One of the clearest physical signals is withdrawal. When someone who drinks heavily stops or significantly reduces their intake, symptoms can start within six to 24 hours. Early signs include headache, anxiety, nervousness, and insomnia. Between 24 and 72 hours after the last drink, symptoms typically peak. In severe cases, this window carries the highest risk of seizures, and a dangerous condition called delirium tremens can appear 48 to 72 hours in. If someone you know becomes visibly shaky, sweaty, or agitated when they haven’t had a drink in a while, that’s a strong indicator of physical dependence.
When Someone Looks Fine on the Outside
Some people with alcohol use disorder hold down careers, maintain relationships, and appear perfectly functional. This makes the problem much harder to spot, and it gives the person a powerful reason to deny there’s an issue at all. “I’m doing fine” becomes the shield.
The signs tend to be subtler. They might drink every night but frame it as winding down. They can handle large amounts of alcohol without appearing drunk, which is actually a sign of tolerance, not health. You might notice inconsistencies: sharp work performance punctuated by unexplained absences, increasing reliance on alcohol to manage stress, or difficulty concentrating when they haven’t had a drink. Persistent fatigue, sleep problems, and a slow decline in the quality of their work or relationships often happen gradually enough that nobody sounds an alarm.
The emotional signs are often the most revealing. If someone becomes noticeably anxious, stressed, or irritable in situations where alcohol isn’t available, or if they always seem to steer social plans toward drinking, their relationship with alcohol has likely crossed a line.
A Quick Self-Check
If you’re wondering about your own drinking, or want a simple framework for evaluating someone else’s, three questions can give you a rough answer. How often do you have a drink? How many drinks on a typical drinking day? And how often do you have six or more drinks (for men) or four or more (for women and adults 65 and older) on a single occasion?

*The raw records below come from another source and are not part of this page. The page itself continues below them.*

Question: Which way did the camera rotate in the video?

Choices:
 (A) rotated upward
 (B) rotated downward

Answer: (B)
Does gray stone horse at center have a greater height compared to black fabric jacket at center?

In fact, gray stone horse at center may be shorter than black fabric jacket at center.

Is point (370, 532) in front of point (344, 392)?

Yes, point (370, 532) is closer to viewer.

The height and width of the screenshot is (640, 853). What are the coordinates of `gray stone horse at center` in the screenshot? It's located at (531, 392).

Each question scores zero to four points. A combined score of five or higher out of twelve is considered a positive screen for unhealthy alcohol use. For reference, a standard drink in the United States contains 0.6 ounces of pure alcohol: that’s 12 ounces of regular beer, 5 ounces of wine, or 1.5 ounces of liquor. Many people underestimate how much they’re actually consuming because pours at home or at bars are often larger than these standard sizes.
How to Bring It Up
If you’ve recognized several of these signs in someone you care about, the question of how to talk to them is just as important as knowing what to look for. The single most important thing is tone. A nonjudgmental, calm approach is far more likely to lead somewhere productive than confrontation.
Choose a time when the person is sober and not already stressed. A holiday gathering or the middle of an argument is not the moment. Practice what you want to say beforehand, because these conversations get emotional quickly. Stick to specific things you’ve observed rather than generalizations or accusations. “I’ve noticed you’ve been drinking more before social events” lands differently than “You have a drinking problem.”
Don’t gang up on the person or corner them. The goal is for them to feel supported, not attacked. Alcohol use disorder is a medical condition, not a failure of willpower, and framing it that way can reduce the shame that keeps people from getting help. If they’re willing to talk about options, let them help decide what kind of support feels right, whether that’s individual therapy, group sessions, or a conversation with their doctor.
If they reject every option, give them space. That doesn’t mean giving up. It means letting them sit with the conversation and coming back to it later. Sometimes the first talk plants a seed that takes time to grow.